Hoodoo Love

(l to r) Martasia Jones and Shariba Rivers in ‘Hoodoo Love.’ (Photo: Michael Brosilow)

“Equal parts musical, mystical and pedantic, Hoodoo Love, as directed by Wardell Julius Clark, is a Depression-era, Tennessee prism through which an audience member can grow mesmerized by any refraction. The play ends as it begins, with Toulou (Martasia Jones) staring out toward the railroad tracks, guitar strapped to her back, ready to ‘catch that train’ in search of her soul-singing destiny. In between these identical scenes, there is labor, love, loss, friendship, hypocrisy and hope, all sprinkled with a little of the Hoodoo magic Toulou borrows from her neighbor, a widowed former slave and shawoman known as Candylady (Shariba Rivers).

The play’s second, lengthy, and impossibly sexy scene is a bedroom tussle between Toulou and her lover, a complex rolling stone of a music man named Ace of Spades (Matthew James Elam). To the sweaty credit of intimacy and violence designer Rachel Flesher, audiences may find themselves jonesing for a cigarette after the couple’s lovemaking is through. Set against the backdrop of a Deep South thunderstorm, these few minutes are excitingly erotic, without bawdiness, and establish an authentic foundation for understanding Toulou’s addiction.

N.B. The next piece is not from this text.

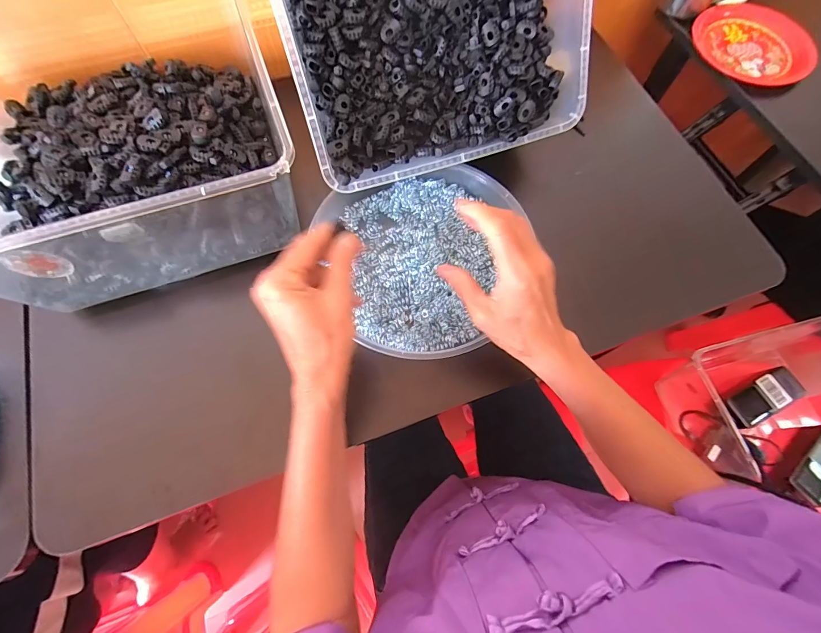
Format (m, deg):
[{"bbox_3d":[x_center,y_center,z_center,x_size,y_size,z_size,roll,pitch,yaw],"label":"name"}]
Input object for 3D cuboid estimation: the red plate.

While Toulou prides herself on resourceful independence, Ace’s artistic gifts behind the microphone (and between the sheets) spring the young woman into the sultry Memphis stratosphere. With the passionate impatience of the smitten, Toulou engages the “good” magical services of Candylady to make her Ace of Spades think about staying a while. The women’s best intentions inadvertently touch off a sequence of disastrous events beyond antidote, reinforcing the play’s central ideological argument. Circumstances may be manipulated, but love and human nature are inherently immutable, answerable only to their own animal instincts.”